▶ [Textauszug]:
◇ ◇ ◇ ◇ ◇

Zugegeben: Diese Überlegung hat eine spekulative Komponente – aber auch eine realistische.
Zwar betont Sicherheitsdirektorin Pegoraro immer, dass sich die Regierung hüten würde, innerhalb der künftigen Staatsanwaltschaft Ermittlungen anzustellen. Laut Gesetz sei dafür eine Fachkommission zuständig, was zutrifft. Doch auch dieses Argument ist nicht tragfähig. Denn mit der Fachkommission würde im Kanton ein neues Gremium mit Milchzahn-Wirkung und bisher nicht bezifferten Kostenfolgen geschaffen, das laut Gesetz zwar Inspektionen durchführen muss, aber keine personalrechtlichen oder andere Entscheide fällen, sondern nur Antrag stellen darf: Entschieden – und zwar nach politischem Ermessen – würde künftig durch die Regierung. Es wäre politisch naiv, die Möglichkeit von mehr oder weniger subtilen Einflussnahmen durch die Regierung einerseits und von schonungsvollem Verhalten der Strafermittler ihr als Aufsichtsbehörde gegenüber auszuschliessen.
Das Prinzip der Gewaltentrennung zählt seit Montesquieu zu den fundamentalsten Merkmalen der demokratischen Staatsform. In diesem Zusammenhang meinte ein angesehener Baselbieter Rechtskundiger zur aktuellen Debatte um das Einführungsgesetz: "Die Regierung hat in der Justiz nichts zu suchen. Punkt." Diese Auffassung ist zutreffend. Doch in der geplanten dreiköpfigen Fachkommission der Regierung sollen ausgerechnet zwei Gerichtspräsidenten Einsitz nehmen – ein Gewaltentrennungs-Kuddelmuddel erster Güte.

◇ ◇ ◇ ◇ ◇

▶ [Verfügbare Daten]:

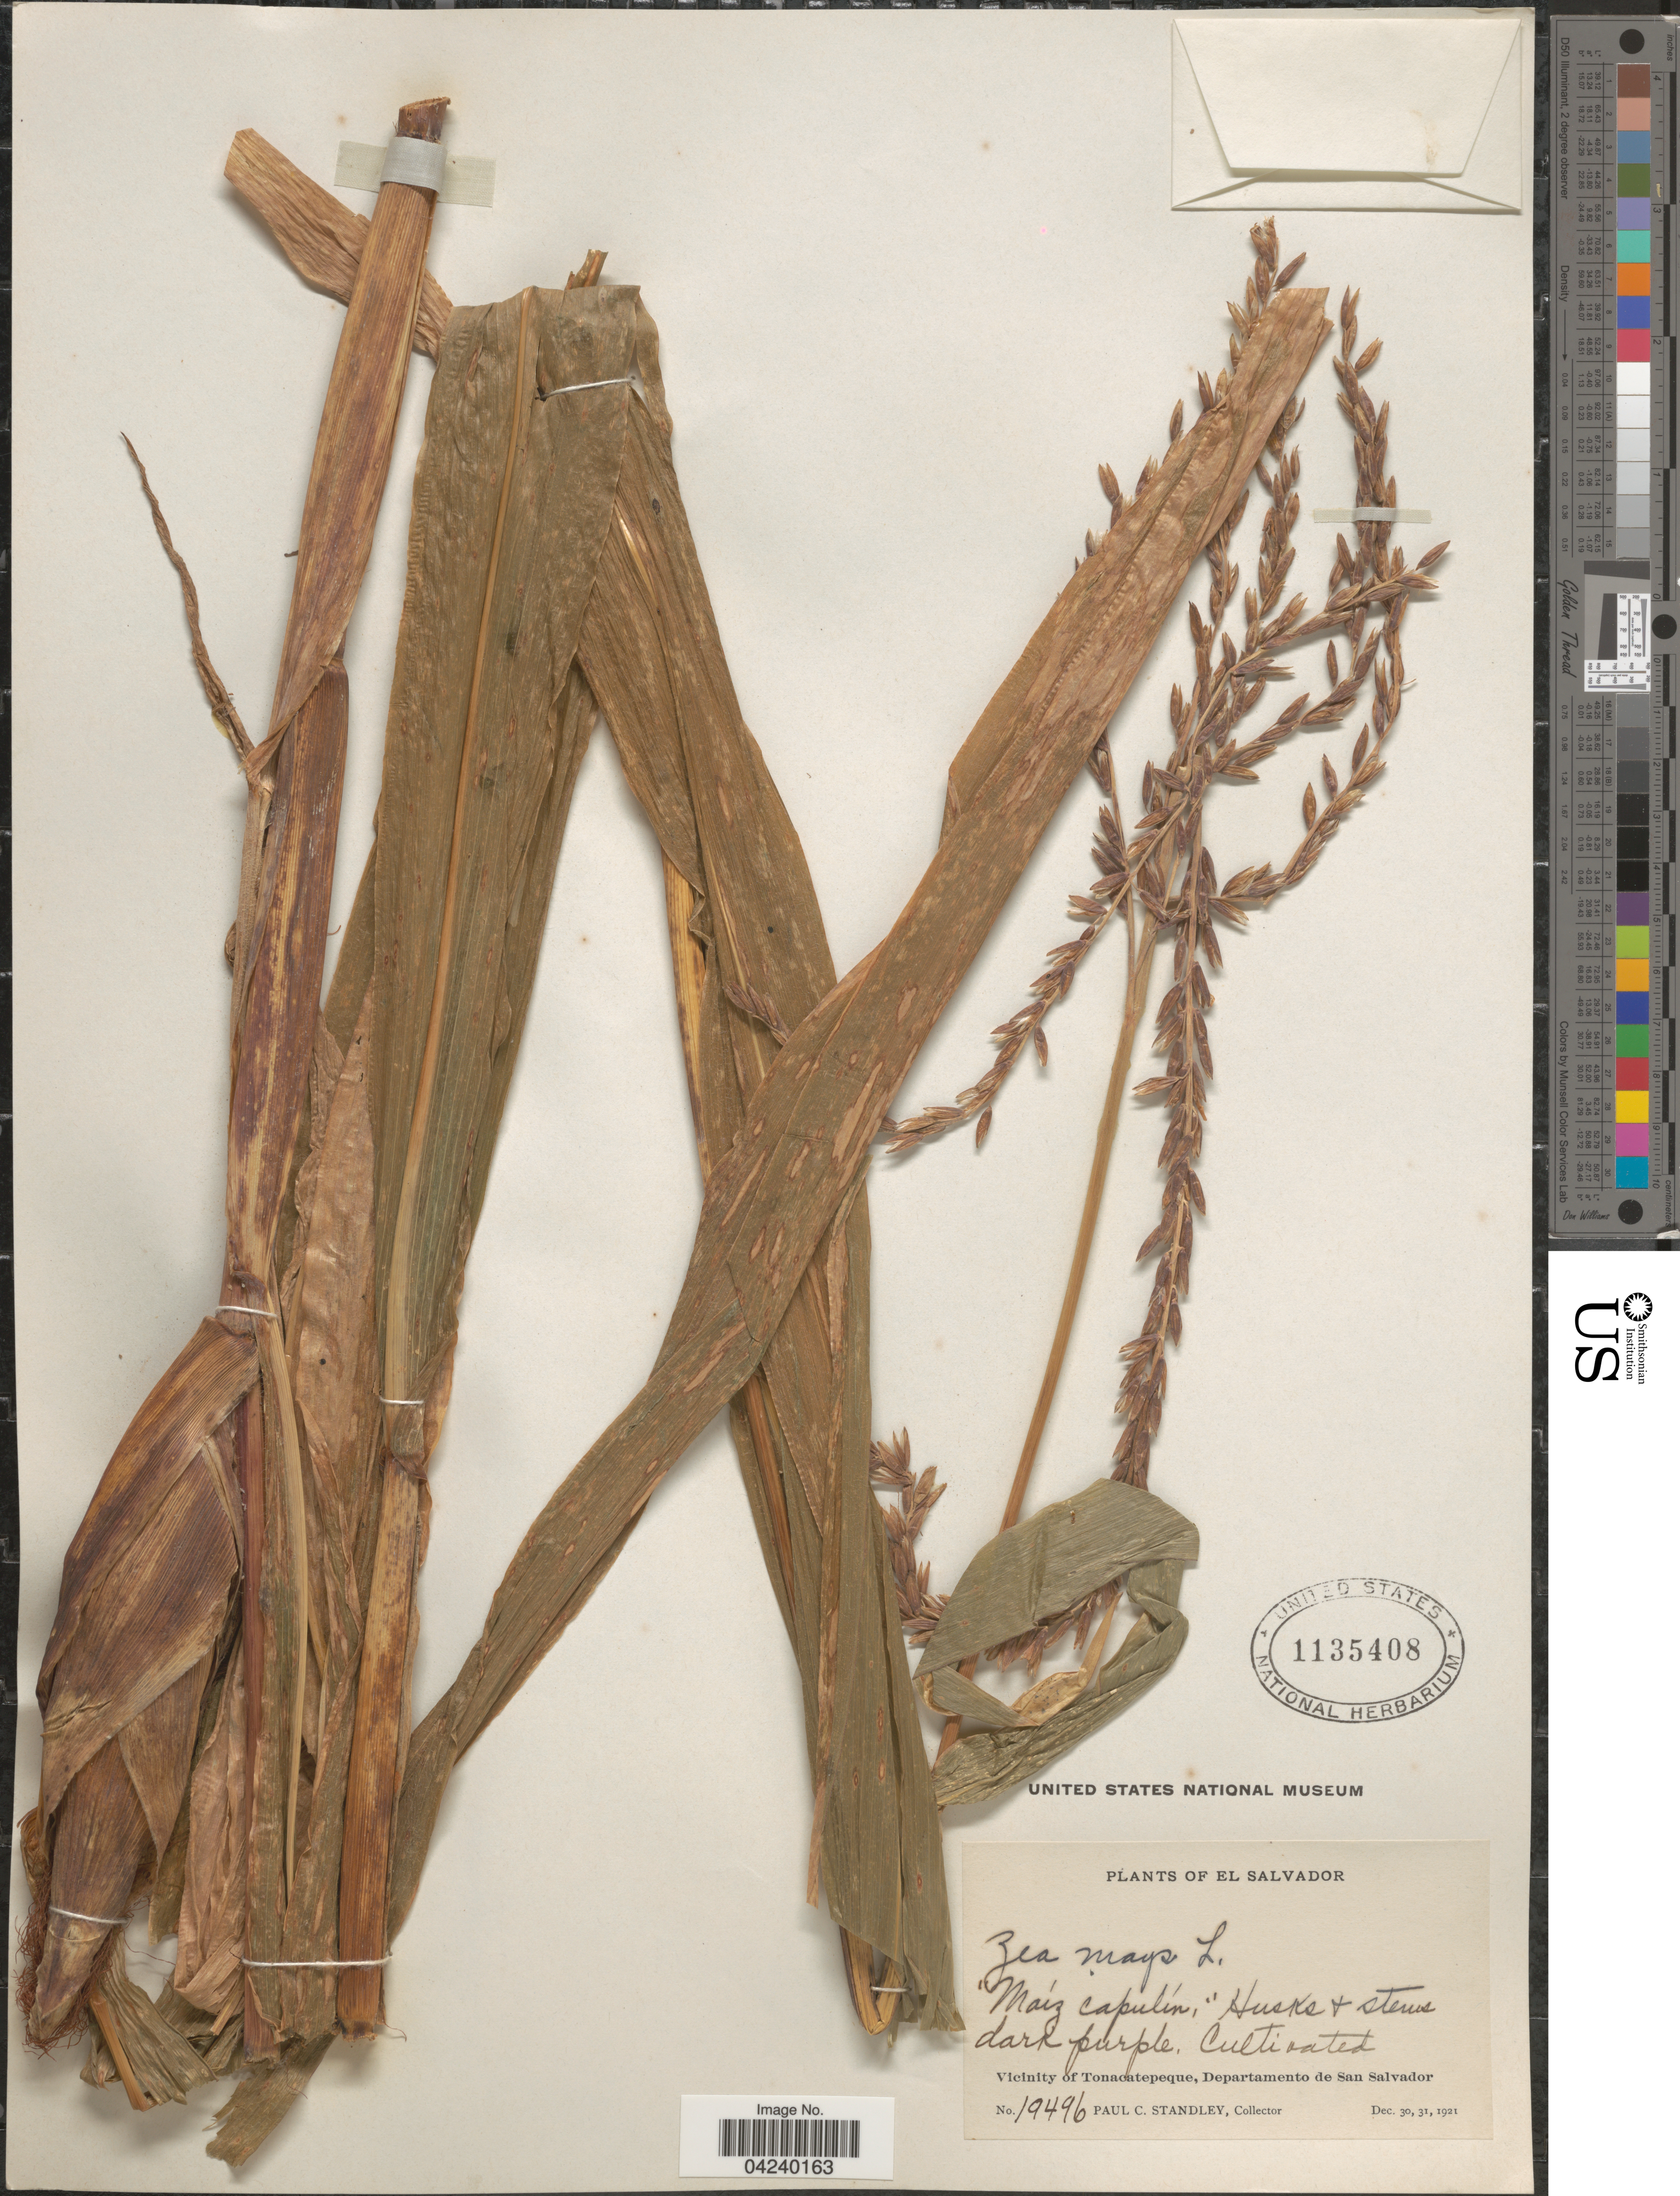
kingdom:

◇ ◇ ◇ ◇ ◇

▶ [Aufgabenstellung]:
Geben Sie aus dem Text über die Aufsicht der Regierung über die Staatsanwaltschaft den Abschnitt von „Zwar betont Sicherheitsdirektorin“ bis einschließlich „Aufsichtsbehörde gegenüber auszuschliessen.“ wortgetreu aus.

▶ [Schriftliche Antwort]:
Zwar betont Sicherheitsdirektorin Pegoraro immer, dass sich die Regierung hüten würde, innerhalb der künftigen Staatsanwaltschaft Ermittlungen anzustellen. Laut Gesetz sei dafür eine Fachkommission zuständig, was zutrifft. Doch auch dieses Argument ist nicht tragfähig. Denn mit der Fachkommission würde im Kanton ein neues Gremium mit Milchzahn-Wirkung und bisher nicht bezifferten Kostenfolgen geschaffen, das laut Gesetz zwar Inspektionen durchführen muss, aber keine personalrechtlichen oder andere Entscheide fällen, sondern nur Antrag stellen darf: Entschieden – und zwar nach politischem Ermessen – würde künftig durch die Regierung. Es wäre politisch naiv, die Möglichkeit von mehr oder weniger subtilen Einflussnahmen durch die Regierung einerseits und von schonungsvollem Verhalten der Strafermittler ihr als Aufsichtsbehörde gegenüber auszuschliessen.